A SEASONED editor and critic, John Beaufort, once shared a bit of wisdom that has proven so practical over the years that it deserves further currency: "It's not what you look for but what you find."
My friend had been floundering in London after the great war. London then was the capital of world news; Washington, still a backwater. He felt under enormous pressure to get his dispatches back to the States. Then someone shared this statement with him.
It means that we can become so caught up with outlining what we think we need as reporters to put together a story that we overlook the obvious, what is right at hand; we need to become better observers, to cultivate a receptivity to the flow of what is around us, to learn to quiet down, listen, see.
For a reporter, the ability to see what is in front of him is no small matter. Most reporters, it is complained, travel in flocks. Can flocks see? Reporter flocks, in campaign coverage, visit the conventional feeding places - photo ops, speeches, luncheon stops. Nothing wrong with this, but seldom does the conventional lead to the exceptional. (Fine stories do follow asking "What's missing here?")
Time and again I would come upon some report in the mail, spot a potential source in a lobby, course through a city-hall planning department, and come upon a fragment of information, or a quote, that would prove useful or crucial to my work.
Now let us post a corollary. A found fragment can contain the DNA, the identity, a blueprint, for a larger work.

INSTRUCTIONS TO FOLLOW: In the text about reporting, copy word for word the part that starts at the words "It means that" and ends after the words "down, listen, see.". You won't need the lines that come next.

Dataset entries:
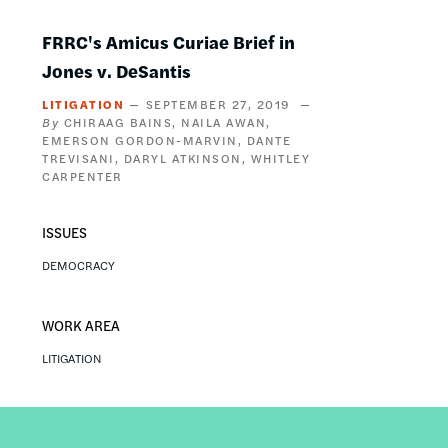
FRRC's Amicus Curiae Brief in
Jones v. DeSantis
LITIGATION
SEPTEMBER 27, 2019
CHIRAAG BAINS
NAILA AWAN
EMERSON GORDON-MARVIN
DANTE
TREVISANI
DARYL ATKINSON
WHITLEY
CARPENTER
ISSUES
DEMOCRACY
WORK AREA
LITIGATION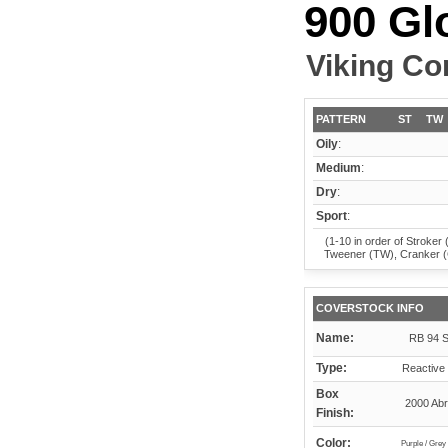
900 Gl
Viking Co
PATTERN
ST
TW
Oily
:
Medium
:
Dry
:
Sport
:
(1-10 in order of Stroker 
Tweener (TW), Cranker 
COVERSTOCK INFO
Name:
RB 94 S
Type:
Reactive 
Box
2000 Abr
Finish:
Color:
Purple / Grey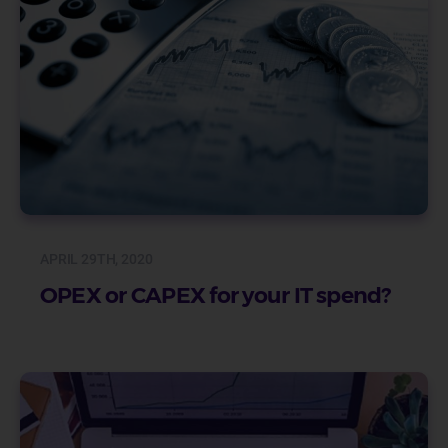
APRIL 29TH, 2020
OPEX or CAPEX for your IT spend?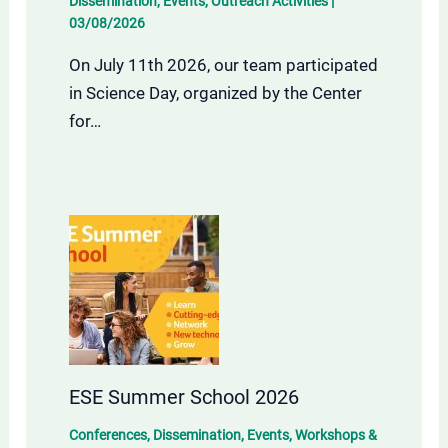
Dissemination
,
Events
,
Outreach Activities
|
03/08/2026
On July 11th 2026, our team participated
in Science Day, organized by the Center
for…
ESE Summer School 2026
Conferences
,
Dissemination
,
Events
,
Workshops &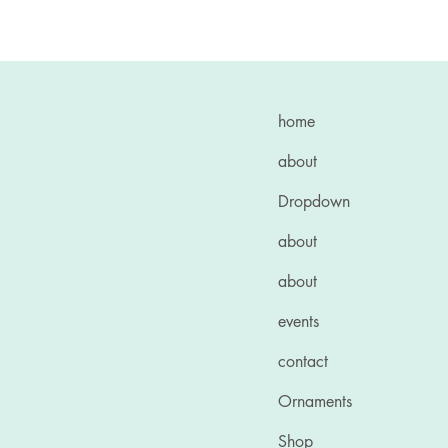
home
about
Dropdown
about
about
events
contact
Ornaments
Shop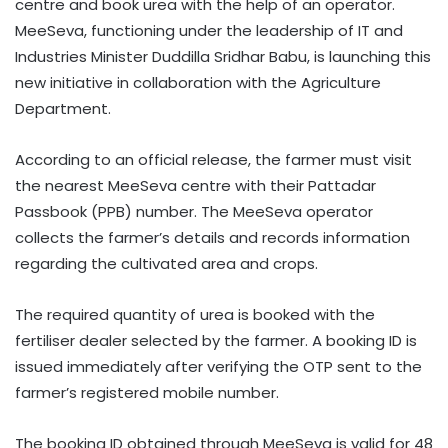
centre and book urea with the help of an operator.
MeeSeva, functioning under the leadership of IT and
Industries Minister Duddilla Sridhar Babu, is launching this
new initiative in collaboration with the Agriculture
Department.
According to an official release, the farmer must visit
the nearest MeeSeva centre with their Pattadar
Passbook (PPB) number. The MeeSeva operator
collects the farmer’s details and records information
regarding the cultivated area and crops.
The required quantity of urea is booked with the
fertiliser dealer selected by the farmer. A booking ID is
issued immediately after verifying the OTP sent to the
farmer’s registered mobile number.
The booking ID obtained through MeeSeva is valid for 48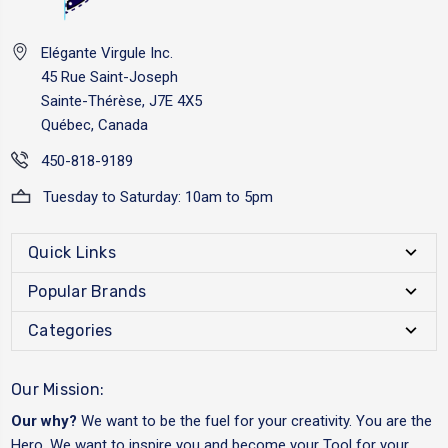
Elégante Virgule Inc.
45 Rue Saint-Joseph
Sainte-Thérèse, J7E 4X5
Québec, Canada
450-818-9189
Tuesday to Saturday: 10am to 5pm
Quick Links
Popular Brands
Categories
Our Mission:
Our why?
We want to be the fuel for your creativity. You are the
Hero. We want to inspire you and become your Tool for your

EXERCISE SOLUTION:
It means that we can become so caught up with outlining what we think we need as reporters to put together a story that we overlook the obvious, what is right at hand; we need to become better observers, to cultivate a receptivity to the flow of what is around us, to learn to quiet down, listen, see.